О святом Игнатии Антиохийском (известном также под прозванием Богоносец) мы знаем из «Церковной истории» Евсевия Кесарийского (IV век). Игнатий был вторым епископом Антиохийским (после Еводия) и скончался мученической смертью во время правления императора Траяна. Согласно Евсевию, он был послан в Рим и отдан на растерзание диким зверям в цирке. По дороге в столицу Игнатий написал ряд посланий, в которых ободрял и утешал малоазиатские христианские общины. До нас дошло семь посланий: к Римлянам, Ефесянам, Магнезийцам, Траллийцам, Филадельфийцам, Смирнянам и частное письмо Поликарпу Смирнскому, который собрал эти письма и издал их. Письма святого Игнатия представляют собой драгоценный ис­точник сведений о раннехристианском периоде, о ко­тором нам известно очень мало.

Существует благочестивая легенда, что ребенок, ко­торого Христос поставил посреди Своих учеников, ска­зав: ...если не обратитесь и не будете как дети, не вой­дете в Царство Небесное (Мф. 18, 3), был маленький Игнатий, однако хронологически это вряд ли возмож­но. Также и святой Иоанн Златоуст свидетельствует, что святой Игнатий не видел Господа во плоти.

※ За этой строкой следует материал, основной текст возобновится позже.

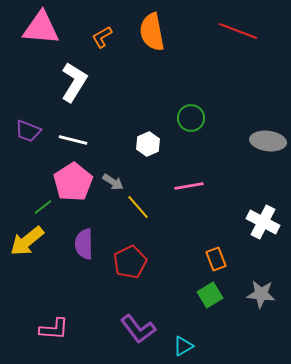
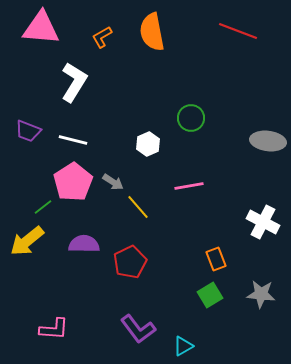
purple semicircle: rotated 92 degrees clockwise
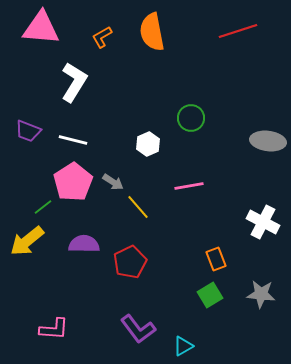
red line: rotated 39 degrees counterclockwise
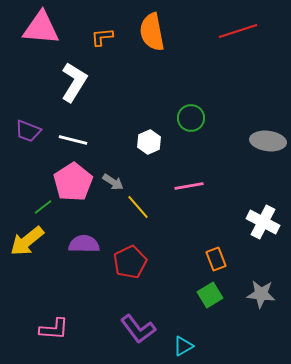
orange L-shape: rotated 25 degrees clockwise
white hexagon: moved 1 px right, 2 px up
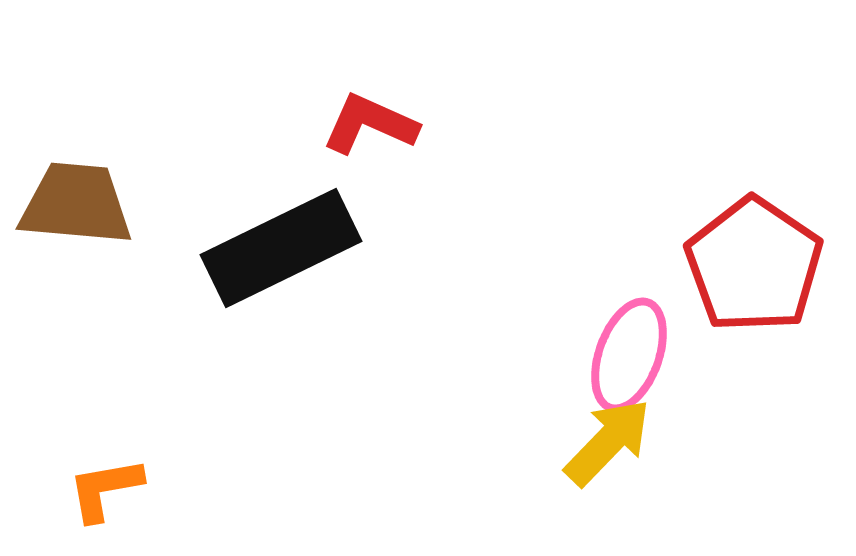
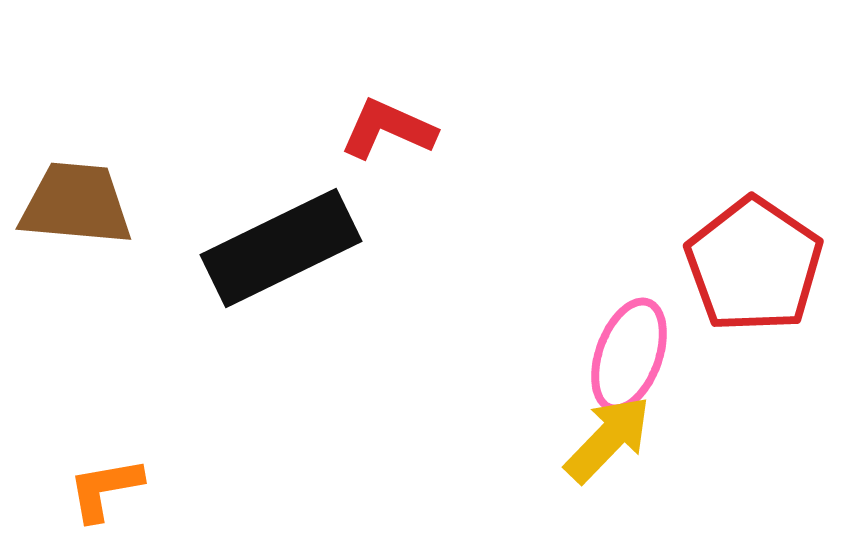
red L-shape: moved 18 px right, 5 px down
yellow arrow: moved 3 px up
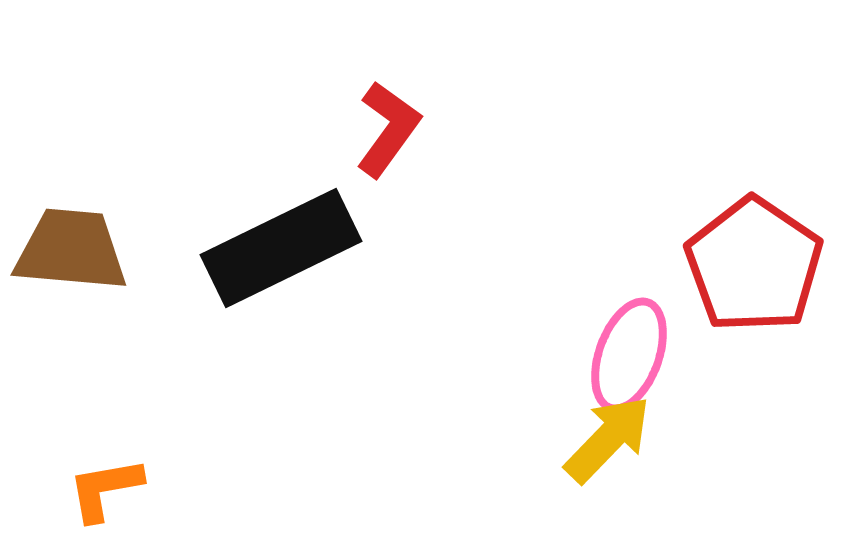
red L-shape: rotated 102 degrees clockwise
brown trapezoid: moved 5 px left, 46 px down
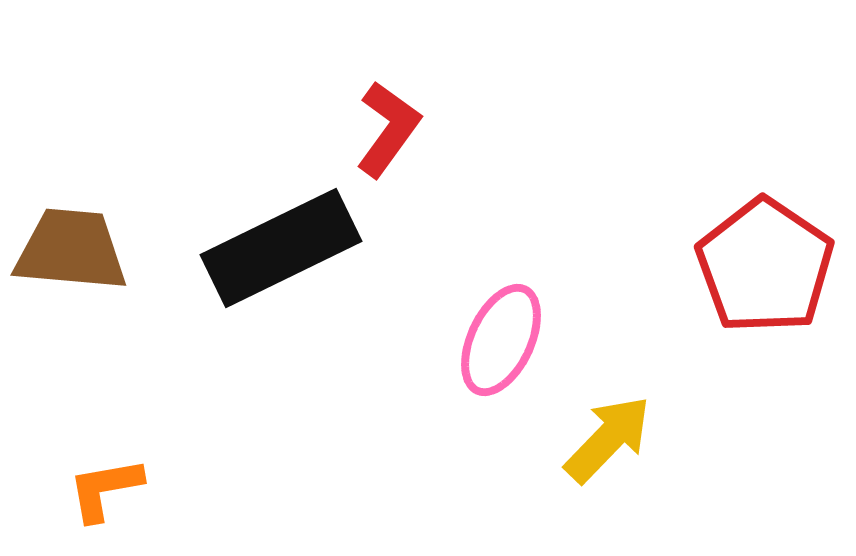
red pentagon: moved 11 px right, 1 px down
pink ellipse: moved 128 px left, 15 px up; rotated 5 degrees clockwise
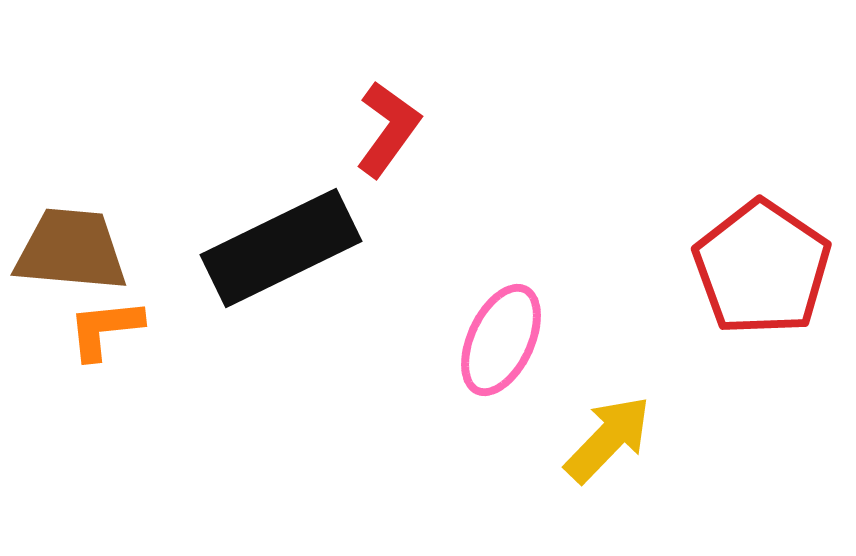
red pentagon: moved 3 px left, 2 px down
orange L-shape: moved 160 px up; rotated 4 degrees clockwise
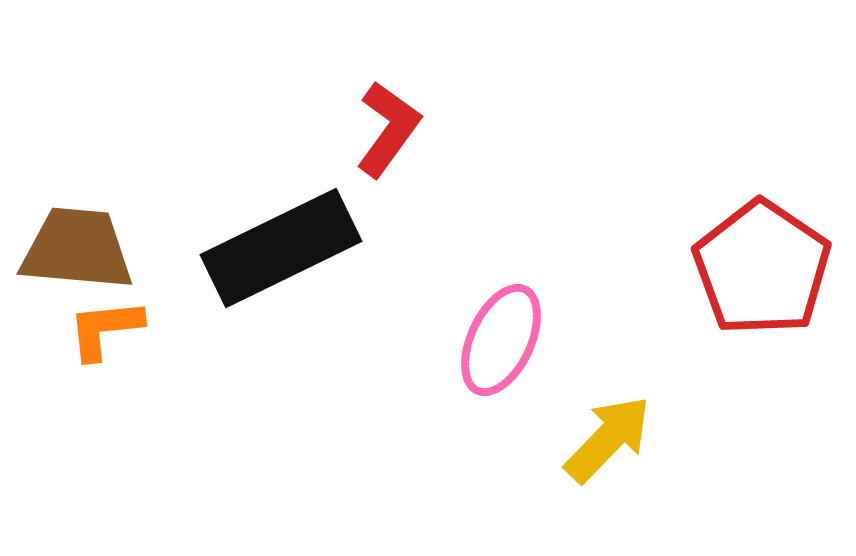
brown trapezoid: moved 6 px right, 1 px up
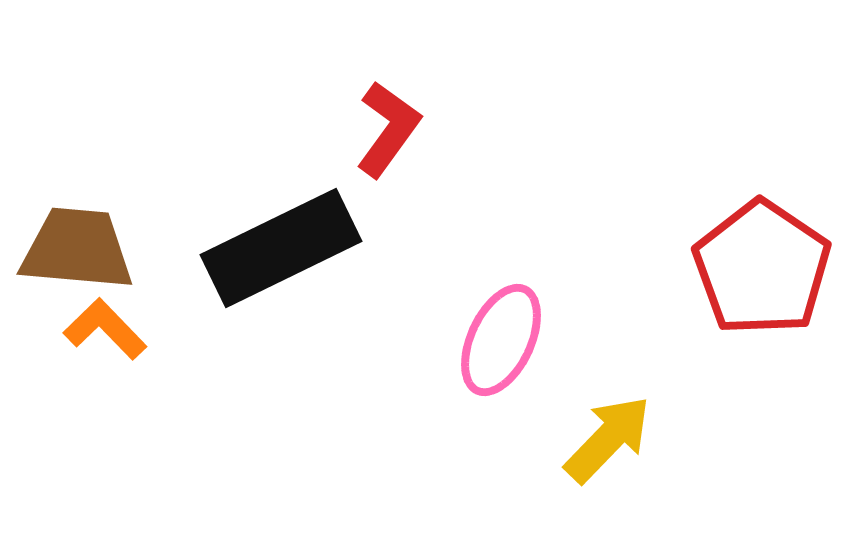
orange L-shape: rotated 52 degrees clockwise
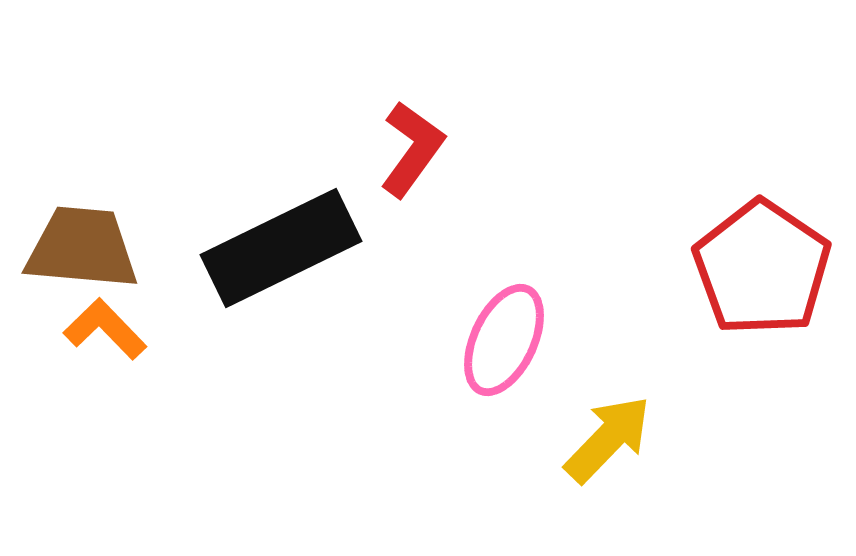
red L-shape: moved 24 px right, 20 px down
brown trapezoid: moved 5 px right, 1 px up
pink ellipse: moved 3 px right
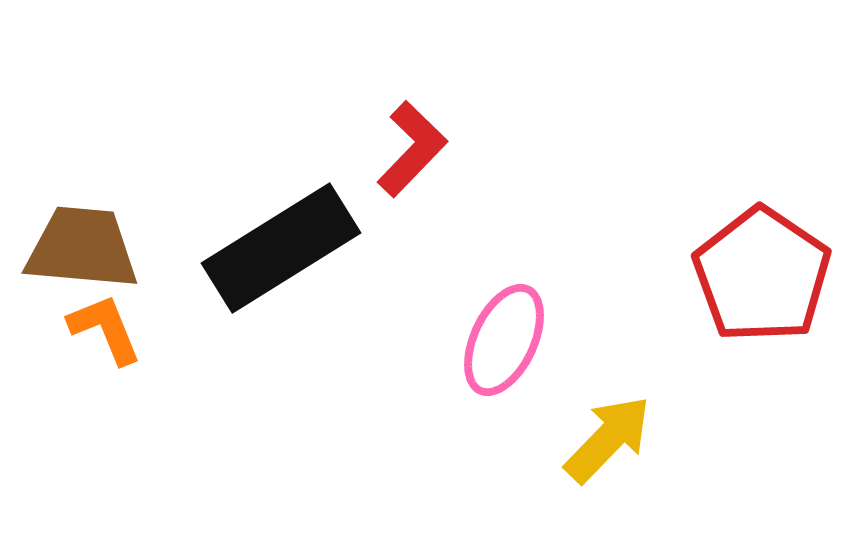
red L-shape: rotated 8 degrees clockwise
black rectangle: rotated 6 degrees counterclockwise
red pentagon: moved 7 px down
orange L-shape: rotated 22 degrees clockwise
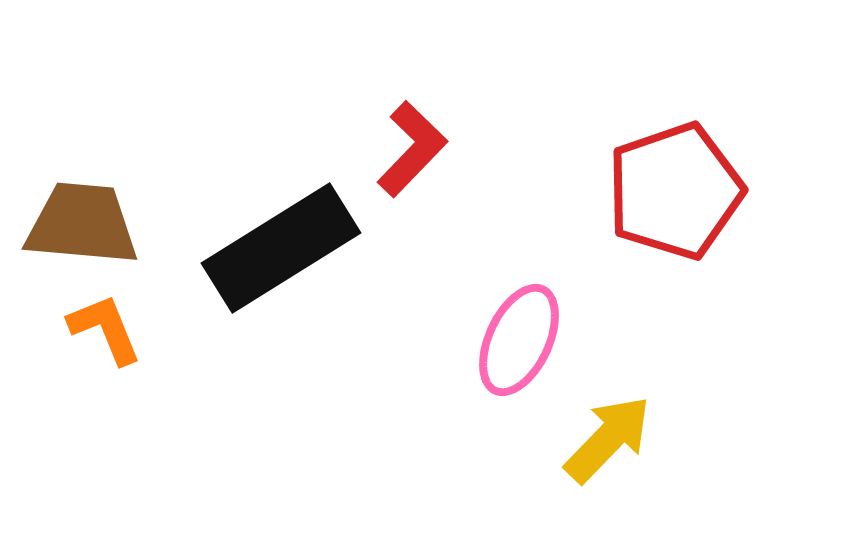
brown trapezoid: moved 24 px up
red pentagon: moved 87 px left, 84 px up; rotated 19 degrees clockwise
pink ellipse: moved 15 px right
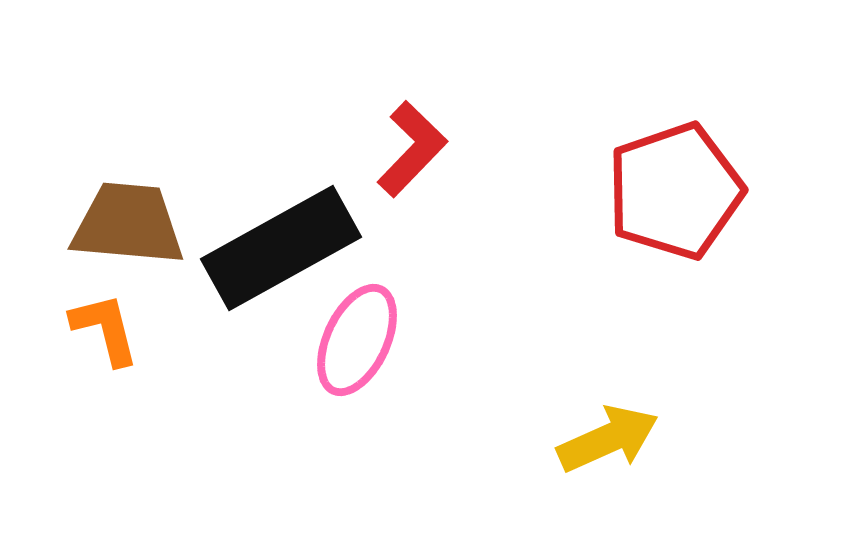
brown trapezoid: moved 46 px right
black rectangle: rotated 3 degrees clockwise
orange L-shape: rotated 8 degrees clockwise
pink ellipse: moved 162 px left
yellow arrow: rotated 22 degrees clockwise
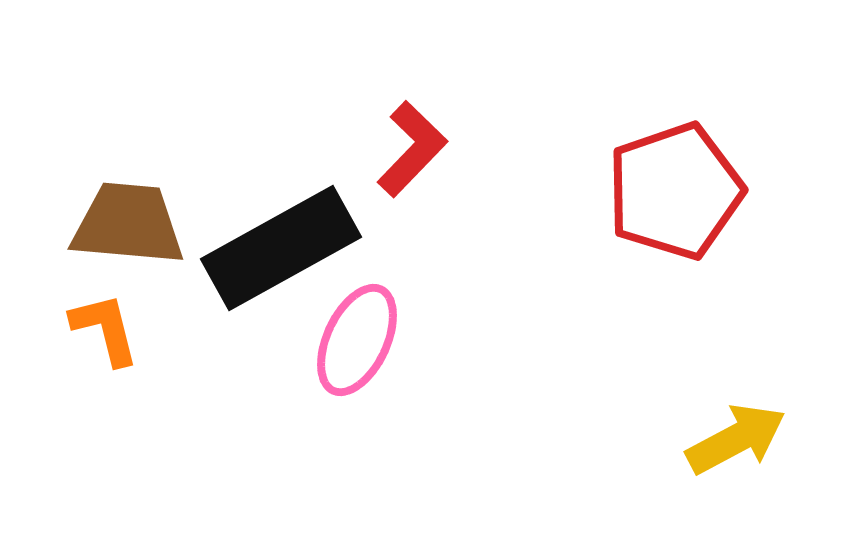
yellow arrow: moved 128 px right; rotated 4 degrees counterclockwise
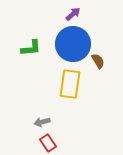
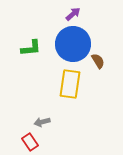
red rectangle: moved 18 px left, 1 px up
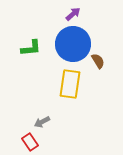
gray arrow: rotated 14 degrees counterclockwise
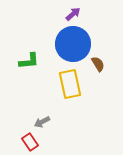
green L-shape: moved 2 px left, 13 px down
brown semicircle: moved 3 px down
yellow rectangle: rotated 20 degrees counterclockwise
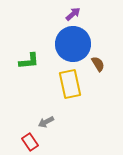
gray arrow: moved 4 px right
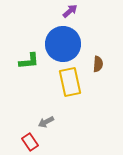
purple arrow: moved 3 px left, 3 px up
blue circle: moved 10 px left
brown semicircle: rotated 35 degrees clockwise
yellow rectangle: moved 2 px up
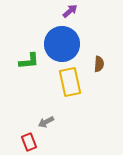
blue circle: moved 1 px left
brown semicircle: moved 1 px right
red rectangle: moved 1 px left; rotated 12 degrees clockwise
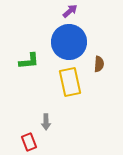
blue circle: moved 7 px right, 2 px up
gray arrow: rotated 63 degrees counterclockwise
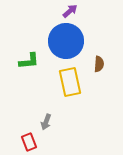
blue circle: moved 3 px left, 1 px up
gray arrow: rotated 21 degrees clockwise
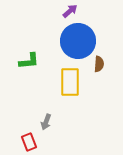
blue circle: moved 12 px right
yellow rectangle: rotated 12 degrees clockwise
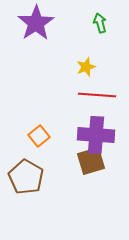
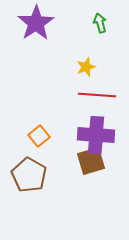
brown pentagon: moved 3 px right, 2 px up
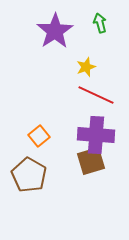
purple star: moved 19 px right, 8 px down
red line: moved 1 px left; rotated 21 degrees clockwise
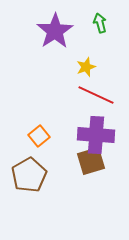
brown pentagon: rotated 12 degrees clockwise
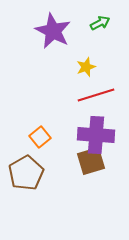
green arrow: rotated 78 degrees clockwise
purple star: moved 2 px left; rotated 12 degrees counterclockwise
red line: rotated 42 degrees counterclockwise
orange square: moved 1 px right, 1 px down
brown pentagon: moved 3 px left, 2 px up
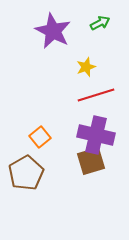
purple cross: rotated 9 degrees clockwise
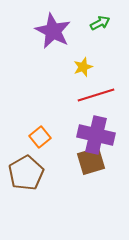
yellow star: moved 3 px left
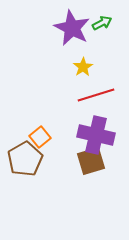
green arrow: moved 2 px right
purple star: moved 19 px right, 3 px up
yellow star: rotated 12 degrees counterclockwise
brown pentagon: moved 1 px left, 14 px up
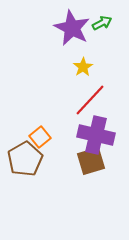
red line: moved 6 px left, 5 px down; rotated 30 degrees counterclockwise
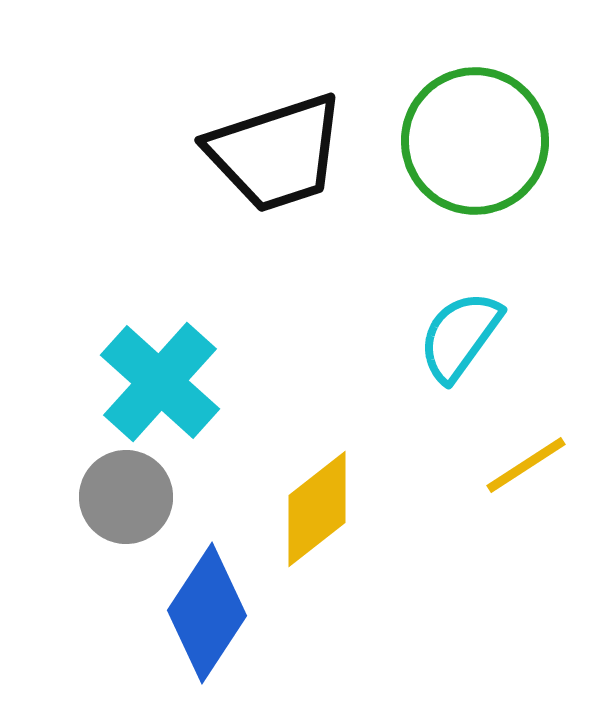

Интересно, что в письмах Игнатия для обозначения христианской общины употребляется глагол «παροι» , откуда происходит слово παροικία (паркия), означающее «вторичное» или «временное пребы­вание». Так, по-гречески заглавие «Послания к Римля­нам» буквально означает «К церкви Божией, (времен­но) пребывающей в Риме». Впоследствии слово παροι­κία стало техническим термином, обозначающим «при­ход», то есть церковную общину, находящуюся в оп­ределенном месте. Это всегда одна и та же Церковь Божия, «временно обитающая» или «странствующая», будь то в Риме, Антиохии, Нью-Йорке, Токио или Москве, ибо истинным «домом», «постоянным местом жительства» христиан является небесный Иерусалим, который сойдет на землю в конце времен.

Особый интерес в писаниях святителя Игнатия для нас представляют две взаимосвязанные темы - христология (учение о Христе) и экклесиологш (учение о Церк­ви). Следует иметь в виду, что в истории ранней Церк­ви Игнатий был первым крупным христианским писа­телем нееврейского происхождения и из нееврейского окружения, и в его письмах содержится довольно мало ссылок на Ветхий Завет.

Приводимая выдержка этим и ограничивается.